Re: Parsing badly formed HTML

Replies are listed 'Best First'.
Re^2: Parsing badly formed HTML by SilasTheMonk (Chaplain) on Oct 07, 2008 at 06:42 UTC
Actually I am using HTML::TreeBuilder and it gives me a string I can work with. It's after that I resort to regular expressions. In a few cases I'm parsing javascript so by that stage I would need a regular expression anyway. It's the fact that XPath would be so much more robust and elegant, though possibly harder to get right in the first instance that concerns me. I tried HTML::Tidy but it did not help (can't remember why just now). The HTML has less than 300 `<tr>` elements of interest to me, but there are several of those that are actually perhaps more robust parsed by regular expression. On the other hand I am likely to be caught out by unexpected attributes and elements.	[reply] [d/l]
Re^3: Parsing badly formed HTML by wfsp (Abbot) on Oct 07, 2008 at 07:50 UTC
If you could give a cut down example of the HTML you are interested in and are having trouble with it would give us something to go on. HTML Tidy/HTML::TreeBuilder is a powerful combination in these cases.	[reply]
Re^3: Parsing badly formed HTML by mirod (Canon) on Oct 07, 2008 at 12:07 UTC
Let's see... you want to use XPath with HTML::TreeBuilder?
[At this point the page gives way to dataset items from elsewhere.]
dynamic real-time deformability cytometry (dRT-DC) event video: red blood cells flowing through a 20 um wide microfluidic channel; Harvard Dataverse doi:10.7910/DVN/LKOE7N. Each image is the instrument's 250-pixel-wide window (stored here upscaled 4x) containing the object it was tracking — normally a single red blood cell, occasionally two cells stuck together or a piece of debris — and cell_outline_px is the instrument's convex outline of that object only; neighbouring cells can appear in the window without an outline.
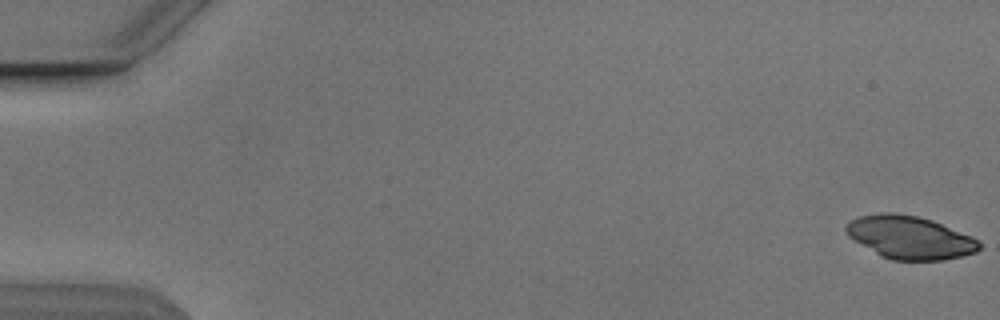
{"species": "Egyptian fruit bat (a non-hibernating species)", "species_latin": "Rousettus aegyptiacus", "temperature_condition": "cold", "stored_images_in_passage": 54, "camera_frame_rate_fps": 3000, "um_per_image_px": 0.085, "animal": {"sex": "male"}, "frame": {"image": 1, "passage_image": 1, "time_ms": 0.0, "image_size_px": [1000, 320], "cell_outline_px": [[980, 248], [976, 252], [944, 260], [892, 260], [880, 256], [848, 236], [844, 228], [852, 220], [860, 216], [880, 212], [892, 212], [916, 216], [932, 220], [972, 236], [980, 244]], "centroid_in_image_um": [77.32, 20.18], "position_along_channel_um": 7.7, "area_um2": 33.12}}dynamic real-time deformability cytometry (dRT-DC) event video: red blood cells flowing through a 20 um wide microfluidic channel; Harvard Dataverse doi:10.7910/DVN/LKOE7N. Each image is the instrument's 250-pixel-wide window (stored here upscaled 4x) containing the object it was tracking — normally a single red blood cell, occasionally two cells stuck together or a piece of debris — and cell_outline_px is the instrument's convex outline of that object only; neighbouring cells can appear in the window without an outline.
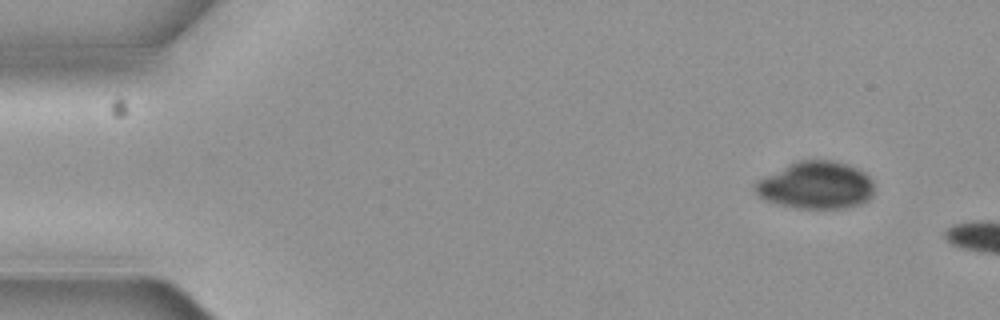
{"species": "common noctule bat (a hibernating species)", "species_latin": "Nyctalus noctula", "temperature_condition": "cold", "stored_images_in_passage": 3, "camera_frame_rate_fps": 3000, "um_per_image_px": 0.085, "animal": {"sex": "female", "body_mass_g": 19.3, "forearm_length_mm": 54.1}, "frame": {"image": 1, "passage_image": 1, "time_ms": 0.0, "image_size_px": [1000, 320], "cell_outline_px": [[872, 196], [868, 200], [860, 204], [844, 208], [796, 208], [764, 200], [756, 196], [752, 188], [756, 180], [796, 160], [836, 160], [860, 168], [872, 180]], "centroid_in_image_um": [69.32, 15.74], "position_along_channel_um": 15.7, "area_um2": 33.29}}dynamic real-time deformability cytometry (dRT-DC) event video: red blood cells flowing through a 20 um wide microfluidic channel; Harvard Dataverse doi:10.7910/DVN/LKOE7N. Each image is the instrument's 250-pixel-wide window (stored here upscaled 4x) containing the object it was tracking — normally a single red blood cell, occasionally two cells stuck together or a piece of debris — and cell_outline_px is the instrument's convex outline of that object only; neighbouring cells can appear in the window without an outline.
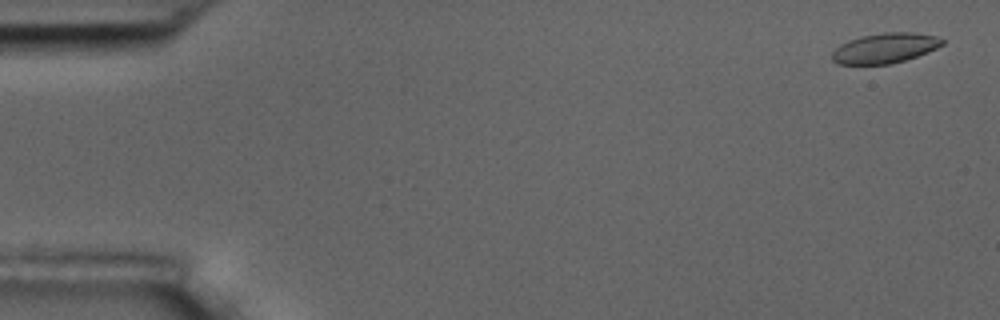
{"species": "common noctule bat (a hibernating species)", "species_latin": "Nyctalus noctula", "temperature_condition": "room temperature", "stored_images_in_passage": 5, "camera_frame_rate_fps": 3000, "um_per_image_px": 0.085, "animal": {"sex": "male", "body_mass_g": 17.5, "forearm_length_mm": 52.3}, "frame": {"image": 1, "passage_image": 1, "time_ms": 0.0, "image_size_px": [1000, 320], "cell_outline_px": [[944, 44], [936, 48], [916, 56], [892, 64], [836, 64], [832, 60], [832, 52], [840, 44], [848, 40], [860, 36], [884, 32], [912, 32], [936, 36], [944, 40]], "centroid_in_image_um": [75.19, 4.08], "position_along_channel_um": 9.8, "area_um2": 19.31}}
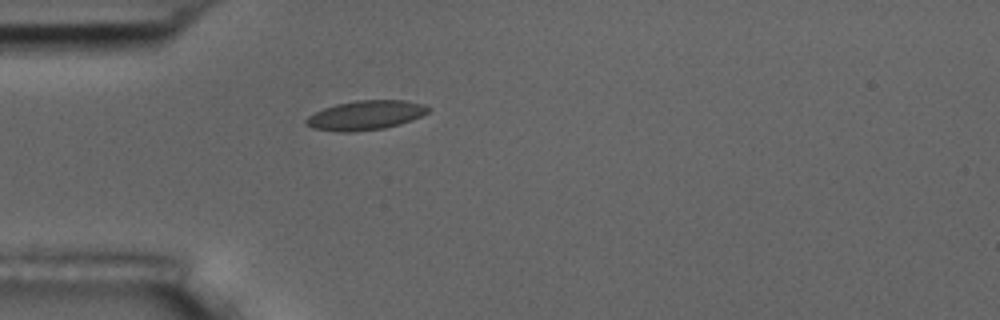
{"frame": {"image": 2, "passage_image": 5, "time_ms": 4.667, "image_size_px": [1000, 320], "cell_outline_px": [[432, 108], [428, 112], [412, 120], [400, 124], [384, 128], [352, 132], [340, 132], [312, 128], [304, 124], [304, 120], [308, 116], [324, 108], [336, 104], [356, 100], [404, 100], [424, 104]], "centroid_in_image_um": [31.07, 9.79], "position_along_channel_um": 53.9, "area_um2": 20.98}}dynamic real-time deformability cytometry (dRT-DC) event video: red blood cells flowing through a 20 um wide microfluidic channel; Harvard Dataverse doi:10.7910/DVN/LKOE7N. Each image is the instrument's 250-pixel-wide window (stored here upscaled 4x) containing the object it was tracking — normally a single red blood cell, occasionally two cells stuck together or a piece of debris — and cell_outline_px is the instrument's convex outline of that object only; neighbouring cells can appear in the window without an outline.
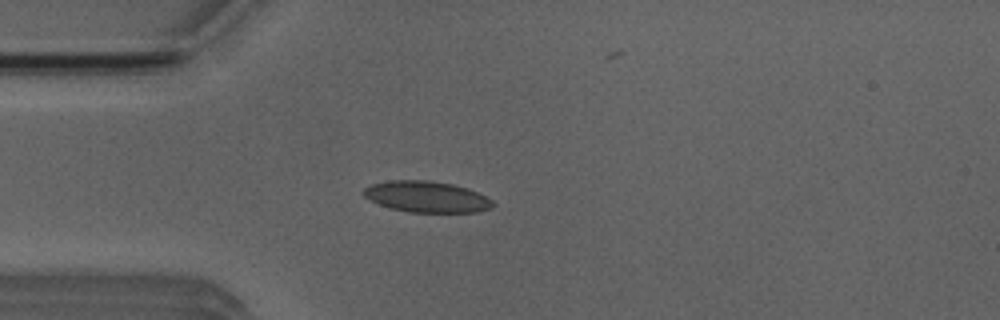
{"species": "Egyptian fruit bat (a non-hibernating species)", "species_latin": "Rousettus aegyptiacus", "temperature_condition": "room temperature", "stored_images_in_passage": 3, "camera_frame_rate_fps": 3000, "um_per_image_px": 0.085, "animal": {"sex": "male"}, "frame": {"image": 1, "passage_image": 3, "time_ms": 2.333, "image_size_px": [1000, 320], "cell_outline_px": [[496, 204], [492, 208], [476, 212], [408, 212], [392, 208], [368, 200], [364, 196], [364, 188], [372, 184], [392, 180], [428, 180], [452, 184], [468, 188], [492, 200]], "centroid_in_image_um": [36.28, 16.73], "position_along_channel_um": 48.7, "area_um2": 23.35}}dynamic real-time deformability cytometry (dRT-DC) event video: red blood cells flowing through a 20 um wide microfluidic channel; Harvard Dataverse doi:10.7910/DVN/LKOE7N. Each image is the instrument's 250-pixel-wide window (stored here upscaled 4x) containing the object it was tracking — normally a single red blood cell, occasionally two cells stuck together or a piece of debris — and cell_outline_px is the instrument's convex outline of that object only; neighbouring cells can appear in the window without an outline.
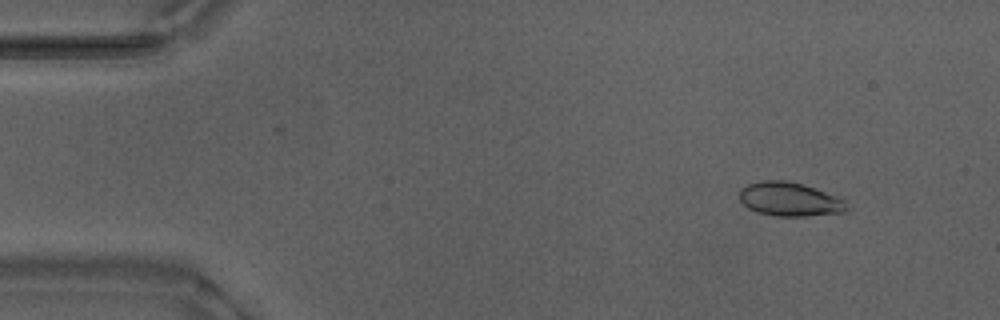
{"species": "Egyptian fruit bat (a non-hibernating species)", "species_latin": "Rousettus aegyptiacus", "temperature_condition": "warm", "stored_images_in_passage": 54, "camera_frame_rate_fps": 3000, "um_per_image_px": 0.085, "animal": {"sex": "male"}, "frame": {"image": 1, "passage_image": 6, "time_ms": 1.667, "image_size_px": [1000, 320], "cell_outline_px": [[848, 208], [844, 212], [804, 216], [776, 216], [756, 212], [748, 208], [740, 200], [740, 188], [748, 184], [760, 180], [784, 180], [800, 184], [836, 196], [844, 200]], "centroid_in_image_um": [67.07, 16.94], "position_along_channel_um": 17.9, "area_um2": 20.92}}
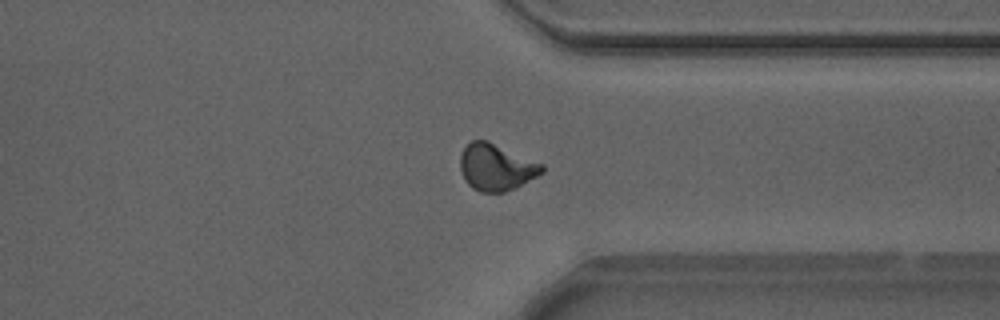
{"frame": {"image": 2, "passage_image": 41, "time_ms": 13.333, "image_size_px": [1000, 320], "cell_outline_px": [[544, 172], [504, 192], [480, 192], [472, 188], [464, 180], [460, 172], [460, 156], [464, 148], [472, 140], [488, 140], [544, 164]], "centroid_in_image_um": [42.15, 14.2], "position_along_channel_um": 369.3, "area_um2": 22.2}}
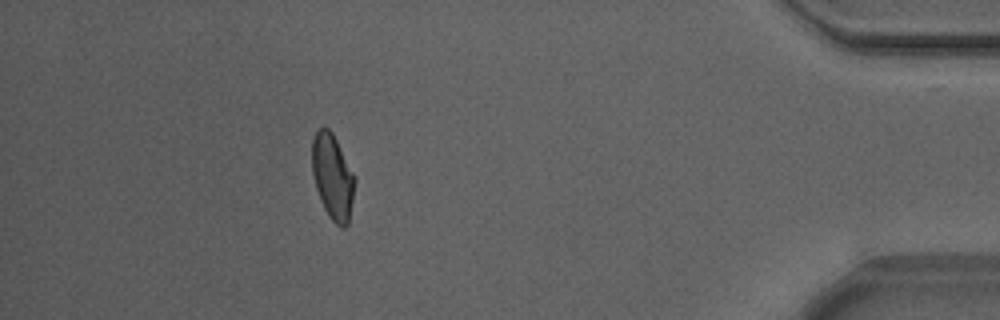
{"frame": {"image": 3, "passage_image": 48, "time_ms": 15.667, "image_size_px": [1000, 320], "cell_outline_px": [[356, 180], [348, 224], [344, 228], [340, 228], [328, 216], [320, 200], [316, 188], [312, 172], [312, 140], [316, 132], [320, 128], [328, 128], [332, 132], [356, 176]], "centroid_in_image_um": [28.28, 15.04], "position_along_channel_um": 406.9, "area_um2": 21.33}, "authors_computed_cell_mechanics": {"area_um2": 21.1837, "velocity_mm_per_s": 3.8682, "shape_relaxation_time_tau1_ms": 4.9122, "shape_relaxation_time_tau2_ms": 0.9083, "deformation_change_tau1": 0.1705, "deformation_change_tau2": 0.06}}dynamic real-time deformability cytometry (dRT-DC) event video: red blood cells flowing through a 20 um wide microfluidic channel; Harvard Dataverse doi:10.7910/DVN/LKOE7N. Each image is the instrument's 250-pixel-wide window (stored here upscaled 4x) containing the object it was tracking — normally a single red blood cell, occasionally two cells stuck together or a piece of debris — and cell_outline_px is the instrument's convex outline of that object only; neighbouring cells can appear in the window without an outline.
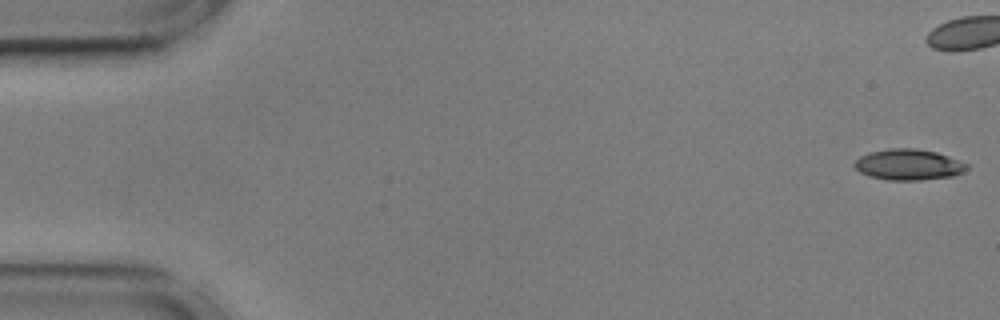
{"species": "common noctule bat (a hibernating species)", "species_latin": "Nyctalus noctula", "temperature_condition": "cold", "stored_images_in_passage": 4, "camera_frame_rate_fps": 3000, "um_per_image_px": 0.085, "animal": {"sex": "male", "body_mass_g": 17.9, "forearm_length_mm": 54.2}, "frame": {"image": 1, "passage_image": 1, "time_ms": 0.0, "image_size_px": [1000, 320], "cell_outline_px": [[968, 168], [964, 172], [952, 176], [920, 180], [888, 180], [868, 176], [860, 172], [852, 164], [860, 156], [868, 152], [888, 148], [916, 148], [936, 152], [948, 156], [968, 164]], "centroid_in_image_um": [77.2, 13.99], "position_along_channel_um": 7.8, "area_um2": 20.35}}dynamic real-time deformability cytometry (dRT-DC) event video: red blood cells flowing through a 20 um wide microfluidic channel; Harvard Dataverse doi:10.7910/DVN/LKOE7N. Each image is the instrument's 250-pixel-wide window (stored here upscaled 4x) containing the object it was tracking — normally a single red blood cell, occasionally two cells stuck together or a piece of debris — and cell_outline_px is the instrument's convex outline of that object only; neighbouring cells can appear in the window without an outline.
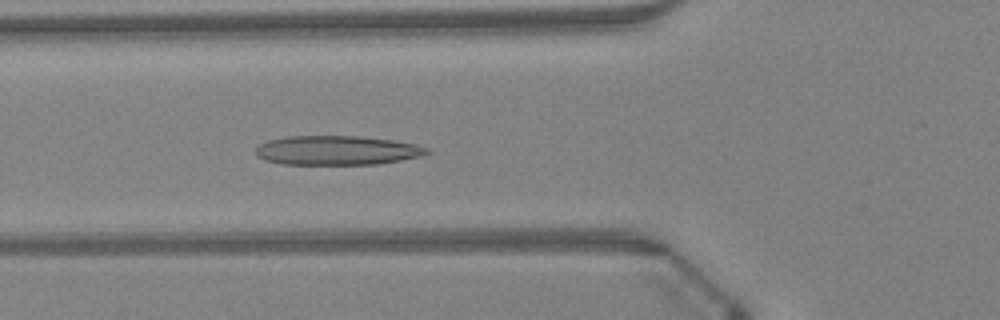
{"species": "Egyptian fruit bat (a non-hibernating species)", "species_latin": "Rousettus aegyptiacus", "temperature_condition": "warm", "stored_images_in_passage": 48, "camera_frame_rate_fps": 3000, "um_per_image_px": 0.085, "animal": {"sex": "female"}, "frame": {"image": 1, "passage_image": 17, "time_ms": 5.333, "image_size_px": [1000, 320], "cell_outline_px": [[432, 152], [420, 156], [400, 160], [376, 164], [280, 164], [264, 160], [256, 156], [256, 148], [260, 144], [268, 140], [288, 136], [360, 136], [392, 140], [416, 144], [428, 148]], "centroid_in_image_um": [28.63, 12.78], "position_along_channel_um": 97.2, "area_um2": 29.25}}
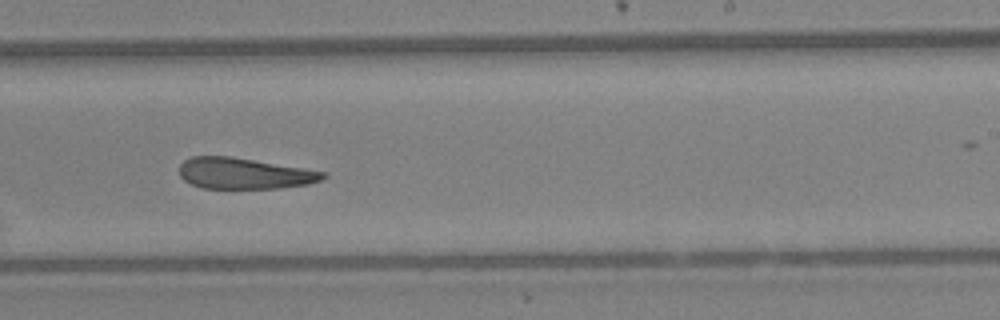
{"frame": {"image": 2, "passage_image": 29, "time_ms": 9.333, "image_size_px": [1000, 320], "cell_outline_px": [[328, 176], [320, 180], [308, 184], [280, 188], [204, 188], [192, 184], [184, 180], [180, 176], [180, 164], [184, 160], [192, 156], [232, 156], [328, 172]], "centroid_in_image_um": [20.78, 14.73], "position_along_channel_um": 268.2, "area_um2": 26.07}}
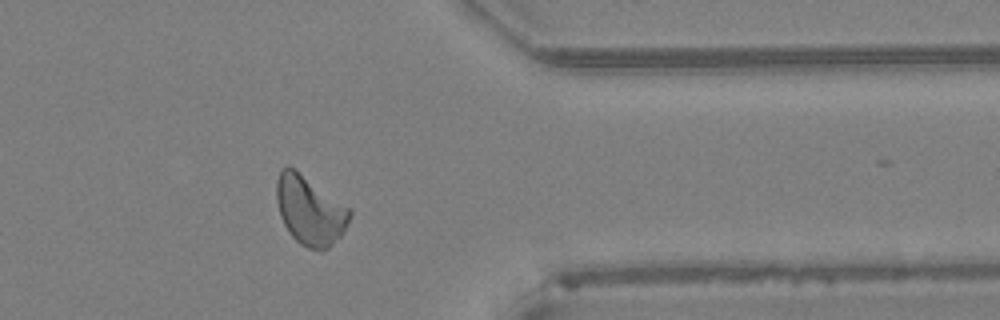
{"frame": {"image": 3, "passage_image": 38, "time_ms": 12.333, "image_size_px": [1000, 320], "cell_outline_px": [[352, 212], [348, 224], [340, 236], [328, 248], [320, 252], [308, 248], [300, 244], [288, 232], [280, 216], [276, 200], [276, 180], [280, 168], [288, 164], [352, 208]], "centroid_in_image_um": [26.33, 17.87], "position_along_channel_um": 385.1, "area_um2": 29.88}, "authors_computed_cell_mechanics": {"area_um2": 28.6688, "velocity_mm_per_s": 4.3063, "shape_relaxation_time_tau1_ms": null, "shape_relaxation_time_tau2_ms": 4.8144, "deformation_change_tau1": null, "deformation_change_tau2": 0.1481}}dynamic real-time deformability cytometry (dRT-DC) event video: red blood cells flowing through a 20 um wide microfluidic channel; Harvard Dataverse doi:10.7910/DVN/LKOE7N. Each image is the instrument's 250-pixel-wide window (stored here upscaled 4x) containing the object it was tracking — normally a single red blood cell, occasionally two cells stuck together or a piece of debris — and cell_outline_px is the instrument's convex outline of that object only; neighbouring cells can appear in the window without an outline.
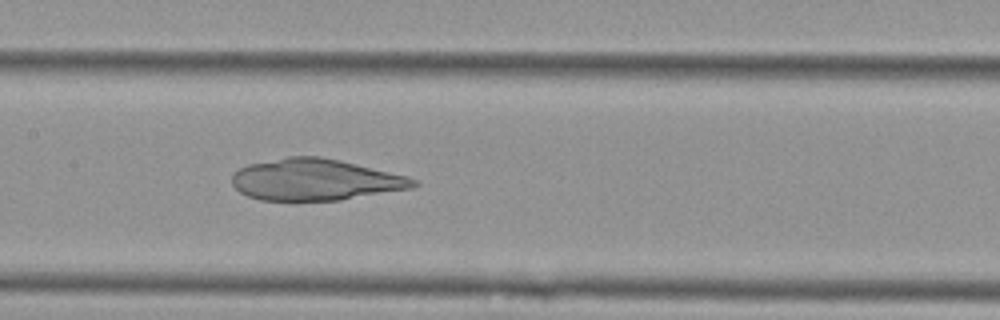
{"species": "Egyptian fruit bat (a non-hibernating species)", "species_latin": "Rousettus aegyptiacus", "temperature_condition": "cold", "stored_images_in_passage": 7, "camera_frame_rate_fps": 3000, "um_per_image_px": 0.085, "animal": {"sex": "female"}, "frame": {"image": 1, "passage_image": 7, "time_ms": 2.0, "image_size_px": [1000, 320], "cell_outline_px": [[420, 184], [412, 188], [340, 200], [260, 200], [248, 196], [240, 192], [232, 184], [232, 176], [240, 168], [248, 164], [288, 156], [320, 156], [340, 160], [408, 176], [416, 180]], "centroid_in_image_um": [26.81, 15.27], "position_along_channel_um": 180.6, "area_um2": 43.75}}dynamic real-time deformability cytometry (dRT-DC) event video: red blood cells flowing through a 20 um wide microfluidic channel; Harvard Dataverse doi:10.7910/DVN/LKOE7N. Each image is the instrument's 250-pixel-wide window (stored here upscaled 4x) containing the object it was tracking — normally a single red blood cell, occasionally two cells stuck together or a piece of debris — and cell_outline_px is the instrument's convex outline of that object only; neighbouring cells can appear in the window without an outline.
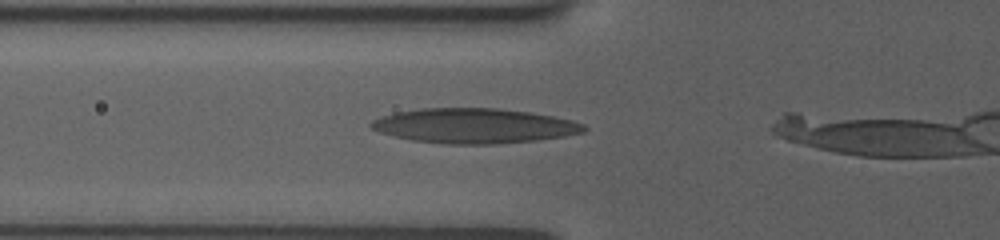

How about HTML::TreeBuilder::XPath then? ;--) (OK, I'll admit it was easy for me to know about it)	[reply]
Re^4: Parsing badly formed HTML by SilasTheMonk (Chaplain) on Oct 07, 2008 at 19:10 UTC
I have parsed the pages now so I am happy. However I would NOT want to use that approach again so I really appreciate all the advice. HTML::TreeBuilder::XPath looks like the way to go. Edit: 27-1-2009 I need to write a similar script and this time I will have to deal with nested tables. Sounds like this module is going to be essential.	[reply]